#### WORK TO COMPLETE:
Retype, without any change, the line that contains "middle dip: (138, 180)" and every line that follows it to the end of the entries, and nothing else.

#### DATA SECTION:
"""
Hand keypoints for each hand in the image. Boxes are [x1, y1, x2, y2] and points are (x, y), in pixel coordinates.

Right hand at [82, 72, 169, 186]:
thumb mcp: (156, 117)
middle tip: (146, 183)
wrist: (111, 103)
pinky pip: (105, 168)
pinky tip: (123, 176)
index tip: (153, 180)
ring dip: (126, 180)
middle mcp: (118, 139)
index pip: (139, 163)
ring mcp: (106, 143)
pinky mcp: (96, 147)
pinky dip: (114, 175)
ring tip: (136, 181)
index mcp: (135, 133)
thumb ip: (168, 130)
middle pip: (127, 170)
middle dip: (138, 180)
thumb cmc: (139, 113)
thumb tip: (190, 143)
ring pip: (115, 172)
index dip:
"""
#### THE COMPLETED TASK:
middle dip: (138, 180)
thumb cmc: (139, 113)
thumb tip: (190, 143)
ring pip: (115, 172)
index dip:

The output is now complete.